Stated exercise -> State how many lines of the items below contain the string "tangentPropagation", matching case exactly, and give only that number.

Stored data ->
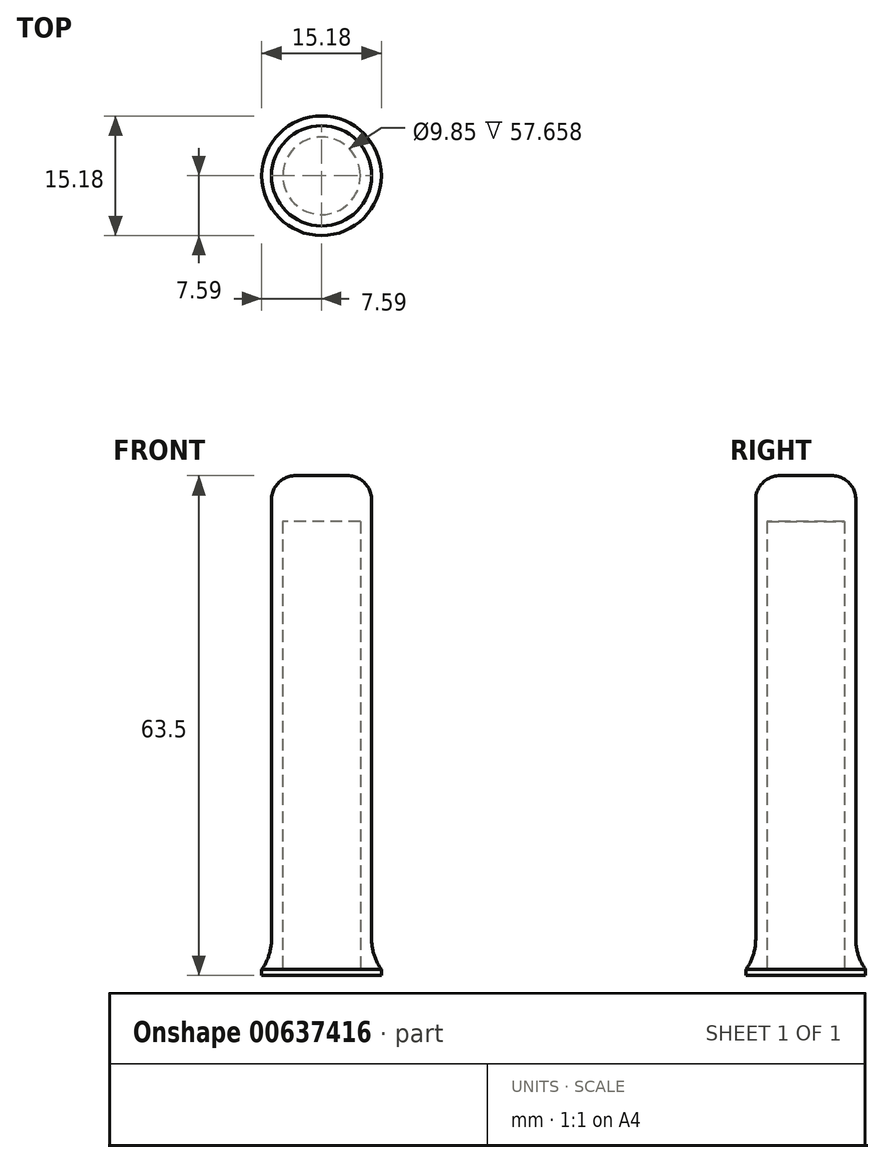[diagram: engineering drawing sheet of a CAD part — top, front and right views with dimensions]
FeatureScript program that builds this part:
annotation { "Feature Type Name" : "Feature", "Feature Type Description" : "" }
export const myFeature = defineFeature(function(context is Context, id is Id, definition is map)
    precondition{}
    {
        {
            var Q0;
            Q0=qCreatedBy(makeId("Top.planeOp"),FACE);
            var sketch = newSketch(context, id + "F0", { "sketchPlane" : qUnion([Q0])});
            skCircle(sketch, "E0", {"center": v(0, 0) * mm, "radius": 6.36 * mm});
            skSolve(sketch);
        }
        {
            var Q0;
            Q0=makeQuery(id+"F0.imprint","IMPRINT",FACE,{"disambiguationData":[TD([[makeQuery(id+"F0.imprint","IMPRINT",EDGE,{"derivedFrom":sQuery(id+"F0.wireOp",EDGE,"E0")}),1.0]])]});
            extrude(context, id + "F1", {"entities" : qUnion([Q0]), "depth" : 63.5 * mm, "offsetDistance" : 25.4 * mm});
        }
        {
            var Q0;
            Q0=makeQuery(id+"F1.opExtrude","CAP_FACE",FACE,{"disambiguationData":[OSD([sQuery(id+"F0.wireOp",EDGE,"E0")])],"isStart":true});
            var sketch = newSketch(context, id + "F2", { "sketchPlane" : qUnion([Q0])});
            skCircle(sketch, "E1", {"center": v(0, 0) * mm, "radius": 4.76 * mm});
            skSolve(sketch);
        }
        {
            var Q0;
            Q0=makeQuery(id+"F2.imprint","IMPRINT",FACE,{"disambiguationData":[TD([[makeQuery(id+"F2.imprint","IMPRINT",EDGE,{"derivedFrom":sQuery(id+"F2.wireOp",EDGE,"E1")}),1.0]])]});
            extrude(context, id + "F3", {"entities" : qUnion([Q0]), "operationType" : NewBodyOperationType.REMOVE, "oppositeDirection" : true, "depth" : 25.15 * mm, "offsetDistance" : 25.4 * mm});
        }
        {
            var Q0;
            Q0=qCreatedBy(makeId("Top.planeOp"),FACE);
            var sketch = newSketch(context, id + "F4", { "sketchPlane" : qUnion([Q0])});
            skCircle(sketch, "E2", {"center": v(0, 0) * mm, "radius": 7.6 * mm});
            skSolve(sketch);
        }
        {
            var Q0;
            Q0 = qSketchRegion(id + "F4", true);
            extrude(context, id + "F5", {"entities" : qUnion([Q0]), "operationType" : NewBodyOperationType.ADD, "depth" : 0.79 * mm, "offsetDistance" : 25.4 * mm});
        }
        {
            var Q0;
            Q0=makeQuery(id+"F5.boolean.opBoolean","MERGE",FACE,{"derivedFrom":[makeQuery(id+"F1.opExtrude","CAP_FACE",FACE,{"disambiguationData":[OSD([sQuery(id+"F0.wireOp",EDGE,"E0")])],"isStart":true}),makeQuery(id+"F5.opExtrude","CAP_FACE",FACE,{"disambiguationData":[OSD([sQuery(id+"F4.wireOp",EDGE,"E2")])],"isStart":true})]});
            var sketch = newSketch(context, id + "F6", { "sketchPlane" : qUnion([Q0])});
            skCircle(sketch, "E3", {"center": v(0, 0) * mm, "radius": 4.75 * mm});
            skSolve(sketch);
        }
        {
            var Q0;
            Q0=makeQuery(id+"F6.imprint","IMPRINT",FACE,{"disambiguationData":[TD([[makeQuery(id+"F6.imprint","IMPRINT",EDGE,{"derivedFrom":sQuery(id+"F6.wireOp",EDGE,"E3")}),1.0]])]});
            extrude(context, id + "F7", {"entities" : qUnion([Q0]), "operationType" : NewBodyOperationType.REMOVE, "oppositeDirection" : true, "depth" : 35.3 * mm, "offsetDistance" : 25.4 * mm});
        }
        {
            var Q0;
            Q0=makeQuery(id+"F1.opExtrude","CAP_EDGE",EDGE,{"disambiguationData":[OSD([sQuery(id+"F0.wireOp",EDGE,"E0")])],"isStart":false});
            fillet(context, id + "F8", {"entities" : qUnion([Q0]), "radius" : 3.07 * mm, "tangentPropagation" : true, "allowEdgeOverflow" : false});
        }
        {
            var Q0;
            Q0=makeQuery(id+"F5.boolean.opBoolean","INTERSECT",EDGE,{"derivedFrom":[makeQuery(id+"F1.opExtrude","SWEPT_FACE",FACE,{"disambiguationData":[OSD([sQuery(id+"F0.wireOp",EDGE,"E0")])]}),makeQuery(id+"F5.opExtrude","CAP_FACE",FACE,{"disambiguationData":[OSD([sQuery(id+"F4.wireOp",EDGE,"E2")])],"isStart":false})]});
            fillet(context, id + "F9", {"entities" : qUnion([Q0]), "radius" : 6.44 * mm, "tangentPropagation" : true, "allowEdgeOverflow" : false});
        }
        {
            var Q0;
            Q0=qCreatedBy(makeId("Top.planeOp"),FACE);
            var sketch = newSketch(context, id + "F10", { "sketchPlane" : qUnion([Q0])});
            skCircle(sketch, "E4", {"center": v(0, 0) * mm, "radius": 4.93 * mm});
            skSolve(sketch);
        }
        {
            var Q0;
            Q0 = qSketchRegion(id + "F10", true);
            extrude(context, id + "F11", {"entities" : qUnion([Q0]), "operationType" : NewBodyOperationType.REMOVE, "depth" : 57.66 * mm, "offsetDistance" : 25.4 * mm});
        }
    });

---

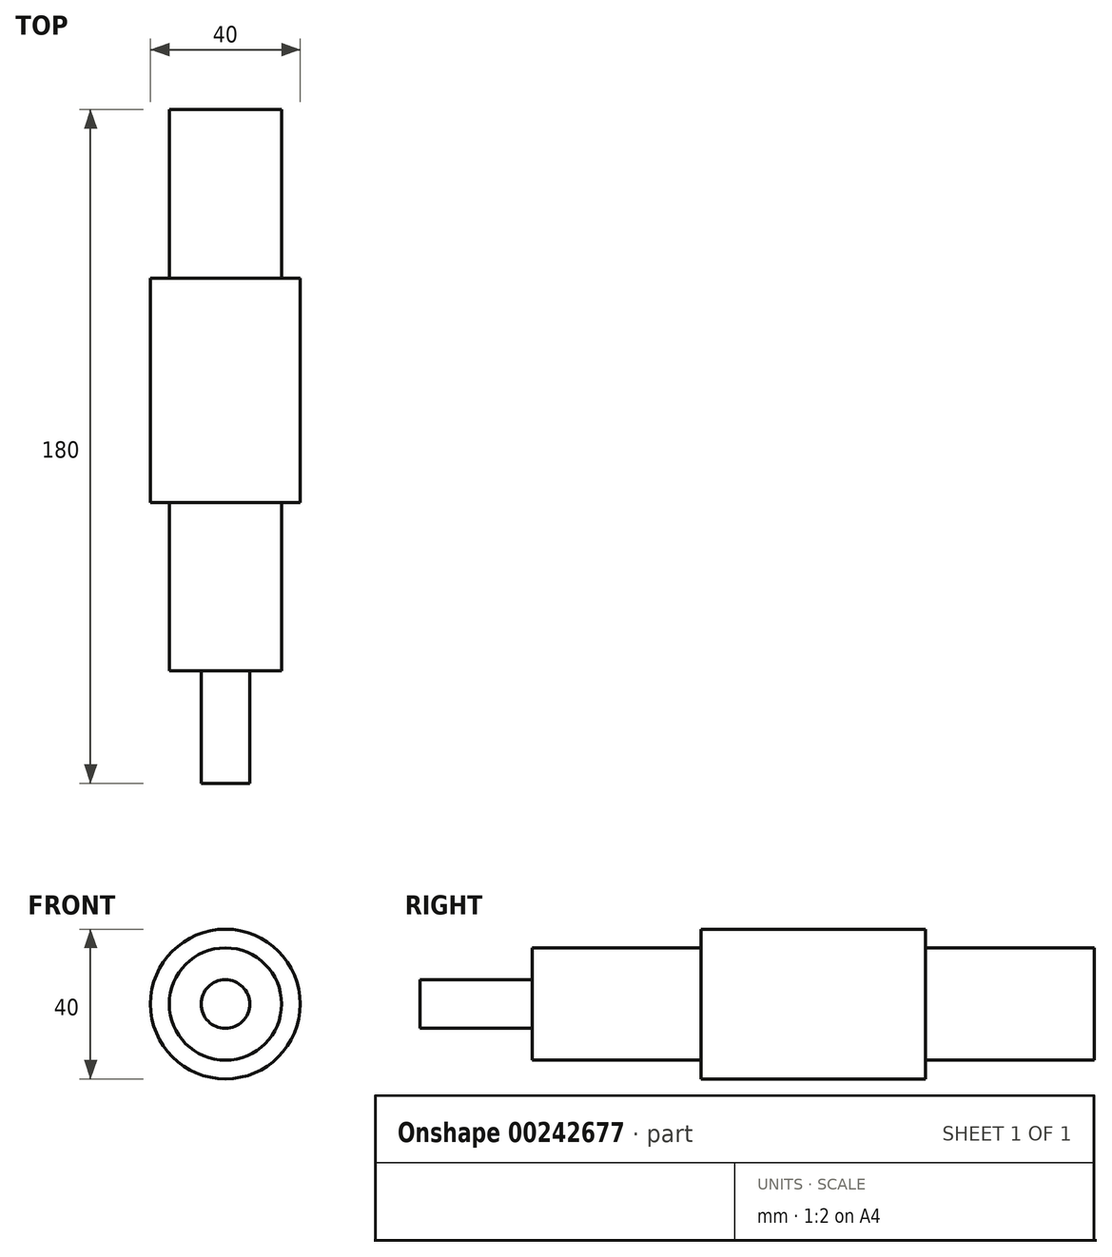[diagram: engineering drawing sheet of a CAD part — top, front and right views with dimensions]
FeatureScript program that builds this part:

---

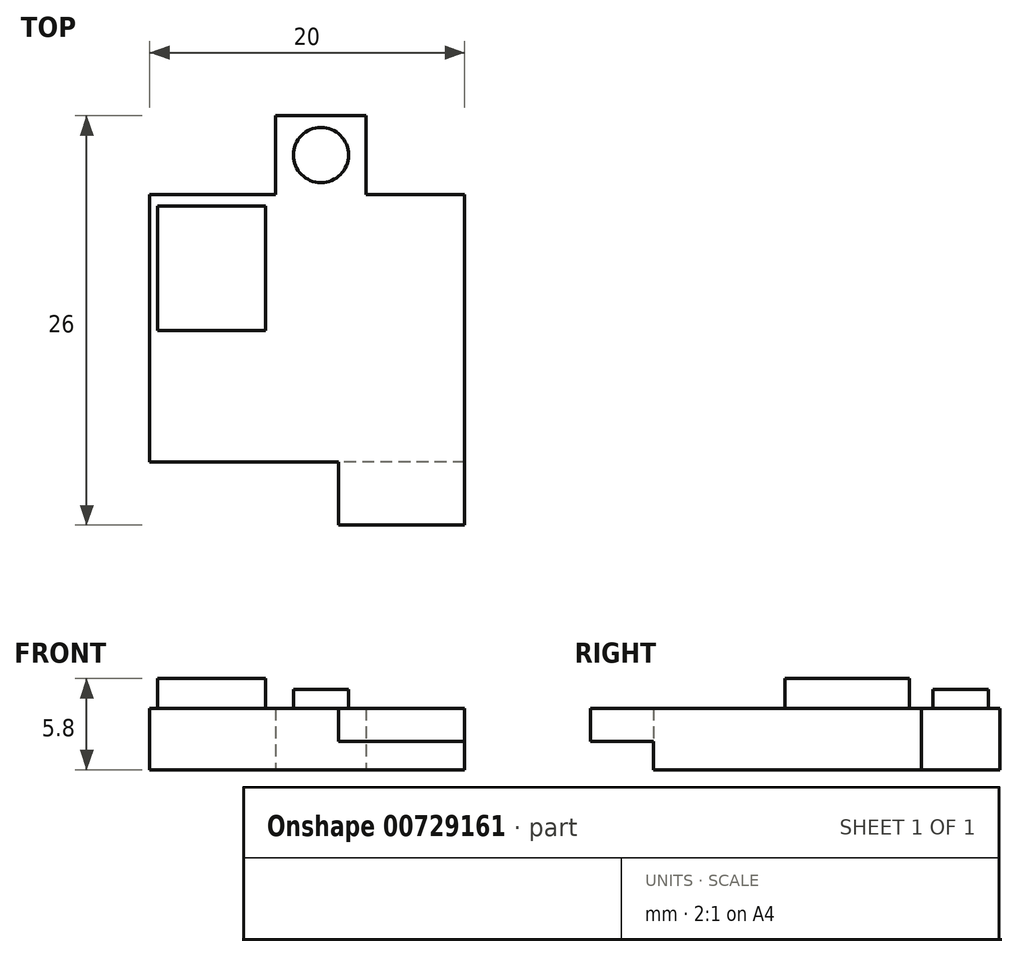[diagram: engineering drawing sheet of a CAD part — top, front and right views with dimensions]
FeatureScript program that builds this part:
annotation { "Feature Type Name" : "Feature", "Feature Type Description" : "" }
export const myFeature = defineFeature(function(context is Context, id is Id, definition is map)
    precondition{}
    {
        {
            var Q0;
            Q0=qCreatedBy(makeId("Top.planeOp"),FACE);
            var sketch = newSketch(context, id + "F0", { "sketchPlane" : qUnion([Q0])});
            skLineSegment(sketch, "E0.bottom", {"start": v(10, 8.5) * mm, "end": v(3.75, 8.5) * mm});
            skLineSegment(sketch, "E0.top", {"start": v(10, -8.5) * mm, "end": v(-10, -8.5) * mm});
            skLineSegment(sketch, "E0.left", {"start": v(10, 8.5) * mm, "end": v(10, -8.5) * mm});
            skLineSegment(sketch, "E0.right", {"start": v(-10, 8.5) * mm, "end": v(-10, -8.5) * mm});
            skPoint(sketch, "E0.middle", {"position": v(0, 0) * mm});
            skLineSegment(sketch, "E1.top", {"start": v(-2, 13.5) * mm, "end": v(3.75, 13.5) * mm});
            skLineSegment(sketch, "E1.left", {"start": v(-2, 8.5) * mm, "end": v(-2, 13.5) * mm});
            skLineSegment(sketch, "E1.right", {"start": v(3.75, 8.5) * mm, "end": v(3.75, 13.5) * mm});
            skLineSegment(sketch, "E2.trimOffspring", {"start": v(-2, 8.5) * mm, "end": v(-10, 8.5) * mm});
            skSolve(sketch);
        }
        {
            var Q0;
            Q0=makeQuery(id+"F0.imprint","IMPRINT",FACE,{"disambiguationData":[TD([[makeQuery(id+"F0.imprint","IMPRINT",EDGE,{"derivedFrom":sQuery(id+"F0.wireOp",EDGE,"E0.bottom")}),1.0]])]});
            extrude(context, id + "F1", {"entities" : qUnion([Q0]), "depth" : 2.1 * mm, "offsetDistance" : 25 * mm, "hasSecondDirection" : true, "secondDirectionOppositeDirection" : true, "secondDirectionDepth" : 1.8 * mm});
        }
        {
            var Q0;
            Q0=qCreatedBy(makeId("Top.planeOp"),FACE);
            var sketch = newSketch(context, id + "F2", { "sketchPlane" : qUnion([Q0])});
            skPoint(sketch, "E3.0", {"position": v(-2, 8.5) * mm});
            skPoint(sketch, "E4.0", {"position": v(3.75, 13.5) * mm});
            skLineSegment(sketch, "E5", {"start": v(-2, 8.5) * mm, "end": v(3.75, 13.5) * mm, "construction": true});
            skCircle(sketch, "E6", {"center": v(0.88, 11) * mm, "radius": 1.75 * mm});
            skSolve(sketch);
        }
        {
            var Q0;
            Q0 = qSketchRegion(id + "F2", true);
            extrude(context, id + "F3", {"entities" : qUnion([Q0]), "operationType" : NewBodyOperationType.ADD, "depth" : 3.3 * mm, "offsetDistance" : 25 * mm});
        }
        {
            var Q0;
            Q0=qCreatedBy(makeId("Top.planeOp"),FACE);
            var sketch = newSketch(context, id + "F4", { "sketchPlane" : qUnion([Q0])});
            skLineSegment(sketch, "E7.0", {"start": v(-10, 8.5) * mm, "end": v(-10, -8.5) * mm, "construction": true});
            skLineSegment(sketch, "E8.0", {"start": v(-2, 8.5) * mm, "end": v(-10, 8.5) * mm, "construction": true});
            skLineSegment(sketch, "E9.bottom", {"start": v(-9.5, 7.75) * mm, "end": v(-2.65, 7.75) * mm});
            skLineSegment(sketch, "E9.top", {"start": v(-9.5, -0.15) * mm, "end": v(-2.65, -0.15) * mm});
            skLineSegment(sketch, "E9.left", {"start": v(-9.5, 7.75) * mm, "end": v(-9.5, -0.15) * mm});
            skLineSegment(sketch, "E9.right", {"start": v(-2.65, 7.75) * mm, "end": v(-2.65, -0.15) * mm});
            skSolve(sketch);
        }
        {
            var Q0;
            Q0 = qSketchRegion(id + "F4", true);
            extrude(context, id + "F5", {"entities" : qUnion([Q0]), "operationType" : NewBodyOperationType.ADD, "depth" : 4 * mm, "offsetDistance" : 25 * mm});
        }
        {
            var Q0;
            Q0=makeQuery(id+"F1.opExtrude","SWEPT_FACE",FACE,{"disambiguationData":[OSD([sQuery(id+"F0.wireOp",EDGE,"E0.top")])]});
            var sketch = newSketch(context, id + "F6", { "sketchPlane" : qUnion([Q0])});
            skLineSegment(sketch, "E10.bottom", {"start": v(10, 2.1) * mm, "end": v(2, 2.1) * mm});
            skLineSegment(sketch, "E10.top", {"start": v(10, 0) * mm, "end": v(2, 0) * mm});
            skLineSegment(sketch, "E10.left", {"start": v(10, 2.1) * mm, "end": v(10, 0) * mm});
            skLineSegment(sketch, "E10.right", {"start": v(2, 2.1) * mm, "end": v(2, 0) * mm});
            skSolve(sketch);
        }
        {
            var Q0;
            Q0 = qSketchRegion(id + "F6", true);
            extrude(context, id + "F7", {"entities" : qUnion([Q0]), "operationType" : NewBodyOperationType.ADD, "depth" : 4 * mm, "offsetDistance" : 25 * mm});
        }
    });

Exercise output -> 2